1899, la recensione della nuova serie Netflix: misteri in alto mare
Matrioska
La Simulazione rappresenta in 1899 una metafora. Il viaggio dei migranti verso l'America, che è un po' la terra promessa del domani per i popoli del Vecchio Continente, è analogia del superamento di un profondo dolore. Questo non deve essere dimenticato in profondità, nel subconscio, ed è anzi probabilmente il motore della Simulazione stessa, almeno ragionando sul singolo e sulle sostanze che abbiamo visto iniettare nel collo di Elliot (bianca) e in quello di Maura (nera). Mediante il dolore è probabilmente possibile vivere a pieno la Simulazione dimenticandosi della realtà. Se l'America rappresenta l'approdo ultimo ma il dolore e i ricordi di chi ha sofferto non devono essere dimenticati, la destinazione della Simulazione non può essere raggiunta finché non sarà consciamente interiorizzato e superato. Allo stesso tempo, la Nave - Kerberos - rappresenta il cervello umano, dove ogni cabina è connessa alla mente del suo ospite e dove sotto ogni letto si scende in profondità nei ricordi più neri dei passeggeri.

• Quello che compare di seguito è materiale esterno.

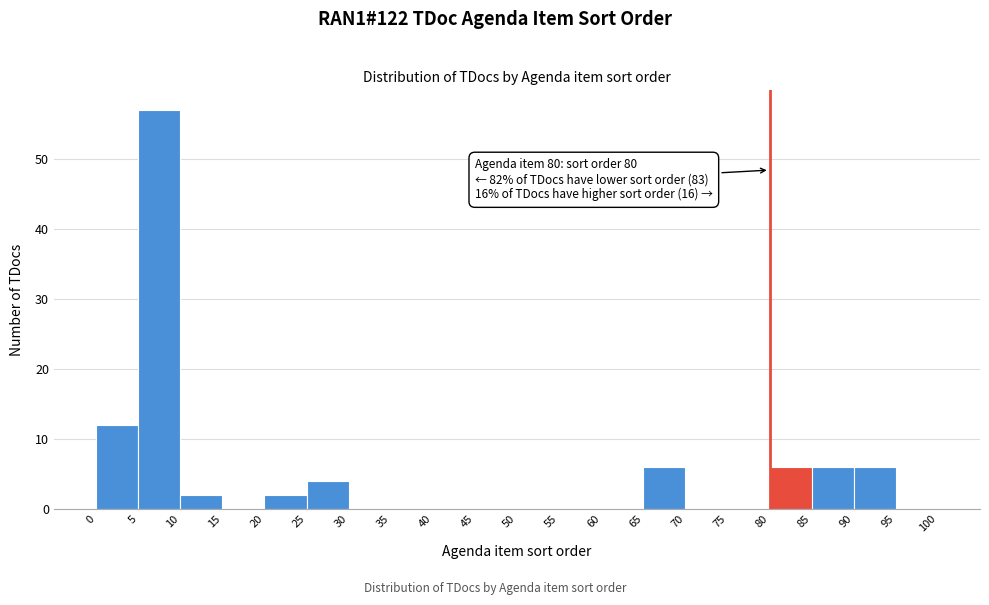

Over which range of the x-axis is the bar tallest?

5 to 10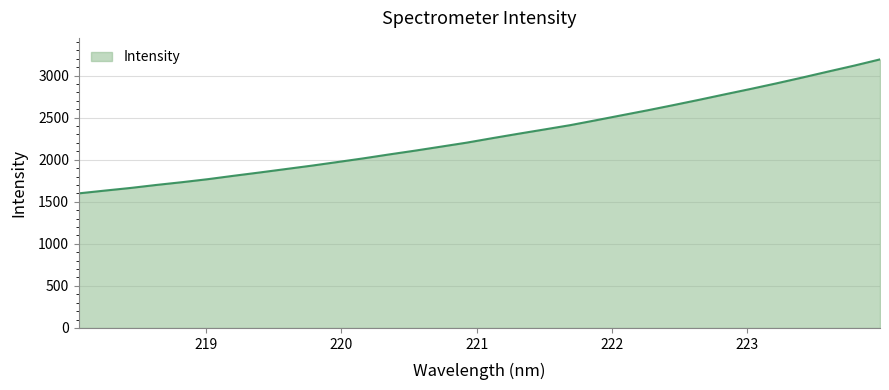

How many lines are shown in the chart?

1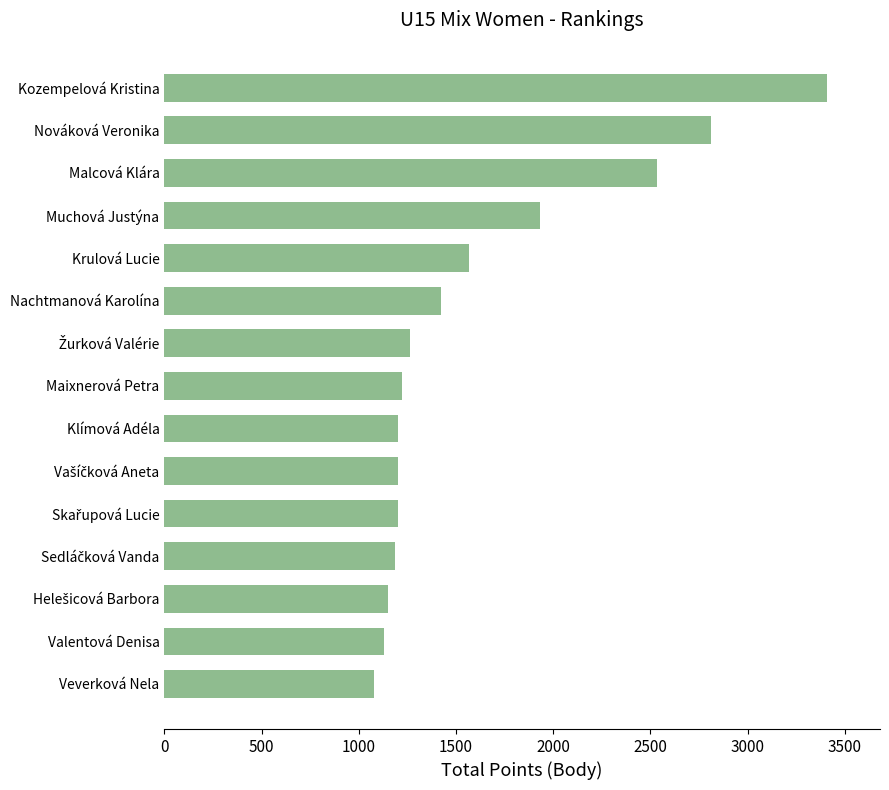

At which category does the chart reach its peak across all series?

Kozempelová Kristina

È come calarsi nel subconscio, ed è però interessante che ad aprire le porte della mente e spalancare questi ricordi ci pensi uno scarabeo, che nell'antica cultura egizia era proprio simbolo di rinascita e resurrezione, sostanzialmente mezzo di scoperta del vero e di un'altra realtà, quella superiore. A quanto pare sono tutti bloccati nella Simulazione, che a conti fatti - ma ancora superficialmente - sembra essere quasi una sorta di sonno criogenico o stasi imposta per sopperire alla lunghezza del viaggio interspaziale. Poco si sa sulla Piramide nera che svetta spesso alle spalle del padre di Maura e dove sembra proprio che la stessa dottoressa e il marito abbiamo concepito la Simulazione e il progetto Prometheus, ma potrebbe trattarsi di una struttura del mondo del 2099 o di qualcosa di alieno e sconosciuto.
A incuriosirci è però un dettaglio. Ogni qual volta i passeggeri del Prometheus si destano dal sonno nella Simulazione, nei loro occhi compare il simbolo triangolare e si sente una voce che sussurra: "Sveglia". Questo indica il proseguire della stessa e più a fondo il perdurare del loop in cui sono tutti intrappolati. Ma ecco la cosa curiosa: nel finale, nelle pupille di Maura, vediamo lo stesso simbolo mentre la telecamera si tuffa nei suoi occhi per sfumare poi al nero. E se anche questa del 2099 fosse un'altra Simulazione? Magari guidata da Ciaran? Significherebbe che il caffè non ha ancora avuto effetto.